Sous le titre «Les deux sources», L’Osservatore Romano en italien du 21 décembre 2016 a en effet publié une interview du père Arturo Sosa, nouveau supérieur général de la Compagnie de Jésus, réalisée par Giovanni Maria Vian, directeur du quotidien de la Cité du Vatican.
Le pape François a été le premier pape d’Amérique latine, et le p. Arturo Sosa, 68 ans, du Venezuela, est le premier général des jésuites non européen, élu le 14 octobre dernier.
Lutte et contemplation
Les jésuites sont des « formateurs » et des « directeurs spirituels » « aujourd’hui plus que jamais, explique le p. Sosa : « Maintenant, ce service de la vie spirituelle s’est multiplié, exactement comme se sont multipliés les manières, les lieux et les personnes. Les exercices spirituels ignaciens d’un mois ou même d’une semaine sont presque impossibles à cause des rythmes de la vie contemporaine, et alors des formes alternatives au quotidien voient le jour, pouvant durer huit ou neuf mois. Et ce ne sont plus seulement les jésuites qui les donnent, mais beaucoup d’autres personnes aussi, laïques ou religieuses, hommes ou femmes. Après le concile, qui a été une grâce, nous sommes beaucoup plus sensibles à la diversité des vocations et des dons qui viennent de Dieu. »
Il rappelle l’engagement des jésuites dans le monde dans des missions très diversifiées : « Nous sommes missionnaires et les frontières, comme dans toute notre histoire, sont très nombreuses aujourd’hui : l’éducation, traditionnelle comme populaire, le service des réfugiés, le champ très vaste de la lutte pour la justice sociale et celui de la formation à l’engagement politique. Celui-ci, avec la vie religieuse, est une de mes deux grandes passions : lutte et contemplation, pour utiliser une expression d’il y a quelques décennies. »
Le nouveau « général » confie à L’Osservatore Romano quelques éléments pour comprendre qui il est : « Il suffit de garder présentes deux sources : ma famille et le collège Saint-Ignace de Caracas, que j’ai fréquenté des classes élémentaires au lycée, c’est-à-dire depuis que j’avais cinq ans jusqu’à ce que j’en ai dix-sept. »
La famille et le collège
Il a appris à prier en famille : « Ma famille est vénézuélienne depuis plus de trois générations, mais mon grand-père maternel était arrivé en Amérique d’Espagne cantabrique, de Santander.
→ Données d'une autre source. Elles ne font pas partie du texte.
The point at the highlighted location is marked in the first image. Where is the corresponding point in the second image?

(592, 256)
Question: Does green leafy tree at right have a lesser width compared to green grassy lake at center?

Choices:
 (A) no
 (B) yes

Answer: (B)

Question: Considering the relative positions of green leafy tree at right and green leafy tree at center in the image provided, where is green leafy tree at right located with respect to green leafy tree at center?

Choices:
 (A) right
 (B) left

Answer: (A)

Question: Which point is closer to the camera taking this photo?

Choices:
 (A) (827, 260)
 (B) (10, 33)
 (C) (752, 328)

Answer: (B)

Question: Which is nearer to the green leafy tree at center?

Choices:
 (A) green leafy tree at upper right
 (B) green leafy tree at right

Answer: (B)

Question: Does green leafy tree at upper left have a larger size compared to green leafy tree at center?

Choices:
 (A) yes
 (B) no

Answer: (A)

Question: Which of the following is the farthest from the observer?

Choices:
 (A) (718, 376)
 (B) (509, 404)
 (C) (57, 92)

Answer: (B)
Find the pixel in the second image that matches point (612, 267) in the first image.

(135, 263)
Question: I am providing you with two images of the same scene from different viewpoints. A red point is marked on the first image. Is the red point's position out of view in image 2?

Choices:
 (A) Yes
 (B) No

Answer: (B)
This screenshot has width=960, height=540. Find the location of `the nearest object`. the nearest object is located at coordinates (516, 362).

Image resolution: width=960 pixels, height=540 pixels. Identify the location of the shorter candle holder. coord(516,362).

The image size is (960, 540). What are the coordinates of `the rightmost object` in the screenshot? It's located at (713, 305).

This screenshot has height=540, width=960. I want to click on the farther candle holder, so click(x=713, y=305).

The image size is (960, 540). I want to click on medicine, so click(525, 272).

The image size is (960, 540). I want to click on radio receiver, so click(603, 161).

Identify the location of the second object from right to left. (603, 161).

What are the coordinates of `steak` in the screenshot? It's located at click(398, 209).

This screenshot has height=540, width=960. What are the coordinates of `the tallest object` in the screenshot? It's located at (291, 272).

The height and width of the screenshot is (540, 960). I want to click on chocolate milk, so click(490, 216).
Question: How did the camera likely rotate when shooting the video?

Nous sommes six frères et soeurs. Je suis l’aîné, puis viennent deux sœurs, un autre frère qui vit aujourd’hui aux Etats-Unis et deux autres sœurs, toutes les quatre au Venezuela. Une famille pratiquante, avec une grand-tante religieuse et un cousin jésuite. Et c’est précisément là, dans ma famille, que j’ai appris à prier et à m’ouvrir à l’expérience des autres. Déjà, quand j’étais enfant, mon père m’emmenait souvent avec lui dans ses voyages dans tout le pays. Il était avocat et économiste, entrepreneur entré en politique qui, pendant un an, a été ministre des finances dans un gouvernement de transition après la fin de la dictature de Marcos Pérez Jiménez. Pendant presque tout le vingtième siècle, le Venezuela a traversé des dictatures et l’engagement de mon père, à la fin des années cinquante, a été en vue de créer des espaces démocratiques. Et en famille, j’ai appris que personne ne se sauve tout seul : si nous voulions aller bien, nous devions contribuer au bien-être du pays. »
Quant au Collège Saint-Ignace, il l’a fréquenté pendant presque 13 ans, de 1953 à 1966 : « Il y avait beaucoup de jeunes jésuites et nous étions là-bas du matin au soir, du lundi au samedi. Après l’école ils nous emmenaient visiter les hôpitaux ou bien à la campagne pour être avec les paysans. Je me souviens de ces années comme d’un environnement très créatif. Je faisais aussi partie d’une congrégation mariale et je jouais, à la vérité plutôt mal, au football, au baseball et au basket. Après le lycée, j’ai senti que, pour mieux contribuer au bien de tous, je devais entrer chez les jésuites et c’est ce que j’ai fait, le 14 septembre 1966 peu de temps avant mes dix-huit ans. »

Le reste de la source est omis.